▶ [PASSAGE SHOWN]
####

Existing tracers bind well to the type of tau deposits found in Alzheimer’s disease, which are composed of paired helical filaments made up of 3R and 4R tau strands. Most tau pathology in FTLD, however, consists of either pure 4R or pure 3R tau and, for unknown reasons, these don’t bind the current tracers well. In Munich, Boeve reported that five people with the N279K MAPT mutation, who are known to make 4R tau, weakly bound the tracer AV1451, with intensities falling within the range of binding in healthy control brains. By contrast, two people with the S305N MAPT mutation, who make 3R + 4R tau tangles, took up tracer at levels comparable to AD patients. In an overview talk, Brad Dickerson of Massachusetts General Hospital noted that the tracer THK5351 gives a slightly higher signal in 4R tauopathies than does AV1451, but still far below that seen in AD.
Moreover, AV1451 and THK5351 bind to things other than tau. They recognize still-unknown targets in the midbrain and basal ganglia in particular, confounding the signal from some types of FTLD that feature neurofibrillary pathology in those regions, such as PSP and corticobasal syndrome (CBS). Even more problematic, existing ligands light up brains that contain TDP-43 deposits. Thus, they cannot discriminate these two forms of the disease, Boeve noted. In addition, in autoradiography studies on postmortem tissue samples from FTLD brain, current tracers bind even more poorly than they do in living tissue. This puzzles researchers. Dickerson called the autoradiography data “underwhelming.”

####

▶ [EXTRACTED INFORMATION]
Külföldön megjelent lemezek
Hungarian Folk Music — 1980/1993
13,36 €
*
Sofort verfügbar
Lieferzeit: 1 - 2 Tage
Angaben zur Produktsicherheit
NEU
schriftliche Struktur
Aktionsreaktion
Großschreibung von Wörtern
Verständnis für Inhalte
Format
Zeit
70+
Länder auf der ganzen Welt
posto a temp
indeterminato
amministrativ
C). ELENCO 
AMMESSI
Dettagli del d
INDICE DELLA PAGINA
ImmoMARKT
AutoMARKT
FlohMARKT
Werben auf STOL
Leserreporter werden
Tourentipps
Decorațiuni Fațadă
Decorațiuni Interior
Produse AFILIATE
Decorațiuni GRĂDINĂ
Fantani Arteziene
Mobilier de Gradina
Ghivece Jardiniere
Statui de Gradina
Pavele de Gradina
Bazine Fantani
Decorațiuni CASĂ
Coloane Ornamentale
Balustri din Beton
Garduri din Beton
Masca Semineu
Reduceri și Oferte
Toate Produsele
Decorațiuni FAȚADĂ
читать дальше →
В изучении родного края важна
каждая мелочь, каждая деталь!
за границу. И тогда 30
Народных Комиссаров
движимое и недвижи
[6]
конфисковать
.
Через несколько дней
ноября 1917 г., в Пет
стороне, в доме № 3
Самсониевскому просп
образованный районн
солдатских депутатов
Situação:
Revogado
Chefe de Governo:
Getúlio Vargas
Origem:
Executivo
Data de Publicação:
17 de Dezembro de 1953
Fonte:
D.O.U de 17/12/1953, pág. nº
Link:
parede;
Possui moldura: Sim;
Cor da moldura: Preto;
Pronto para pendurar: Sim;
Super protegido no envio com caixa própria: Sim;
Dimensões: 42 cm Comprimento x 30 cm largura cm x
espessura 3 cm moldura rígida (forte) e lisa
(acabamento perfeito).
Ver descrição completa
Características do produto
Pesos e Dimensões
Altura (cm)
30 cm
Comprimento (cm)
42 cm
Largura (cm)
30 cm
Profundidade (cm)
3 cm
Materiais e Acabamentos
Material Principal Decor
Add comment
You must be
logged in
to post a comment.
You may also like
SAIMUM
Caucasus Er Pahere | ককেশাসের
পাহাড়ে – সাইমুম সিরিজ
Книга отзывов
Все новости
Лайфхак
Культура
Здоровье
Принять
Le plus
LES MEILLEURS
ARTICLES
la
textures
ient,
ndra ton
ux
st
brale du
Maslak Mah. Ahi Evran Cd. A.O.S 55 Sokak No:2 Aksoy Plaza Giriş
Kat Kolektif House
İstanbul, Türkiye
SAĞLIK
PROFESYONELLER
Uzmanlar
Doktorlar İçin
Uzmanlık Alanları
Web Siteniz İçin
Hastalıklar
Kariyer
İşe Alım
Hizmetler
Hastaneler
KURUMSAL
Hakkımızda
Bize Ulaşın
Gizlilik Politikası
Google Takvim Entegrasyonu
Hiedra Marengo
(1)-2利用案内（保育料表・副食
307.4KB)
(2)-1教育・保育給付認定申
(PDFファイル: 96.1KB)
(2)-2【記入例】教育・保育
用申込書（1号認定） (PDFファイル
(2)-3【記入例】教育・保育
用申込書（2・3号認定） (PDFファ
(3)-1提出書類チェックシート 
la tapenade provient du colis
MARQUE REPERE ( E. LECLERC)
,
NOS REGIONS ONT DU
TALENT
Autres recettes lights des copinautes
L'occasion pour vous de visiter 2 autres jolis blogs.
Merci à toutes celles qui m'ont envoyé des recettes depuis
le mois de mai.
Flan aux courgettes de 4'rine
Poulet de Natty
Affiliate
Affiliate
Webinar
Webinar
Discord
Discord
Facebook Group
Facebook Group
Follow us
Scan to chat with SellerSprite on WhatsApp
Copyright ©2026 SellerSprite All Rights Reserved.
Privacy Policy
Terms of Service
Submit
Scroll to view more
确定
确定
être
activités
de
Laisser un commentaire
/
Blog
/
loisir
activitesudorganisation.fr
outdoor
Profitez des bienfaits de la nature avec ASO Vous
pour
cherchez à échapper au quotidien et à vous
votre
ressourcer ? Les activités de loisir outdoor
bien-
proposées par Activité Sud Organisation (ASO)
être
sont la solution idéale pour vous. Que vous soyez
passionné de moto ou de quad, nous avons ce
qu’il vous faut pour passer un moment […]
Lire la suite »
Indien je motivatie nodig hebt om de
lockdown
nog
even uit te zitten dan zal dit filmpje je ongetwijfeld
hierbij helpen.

####

▶ [WORK TASK A] Name each specific disease or syndrome mentioned in the tau tracer text. Exclude broad categories such as "4R tauopathies."
▶ [WORK TASK B] In the tau tracer text, what word did Dickerson use for the autoradiography data?

▶ [TASK SOLUTION A] Alzheimer's disease (AD), FTLD, PSP, and corticobasal syndrome (CBS).

▶ [TASK SOLUTION B] He called it "underwhelming."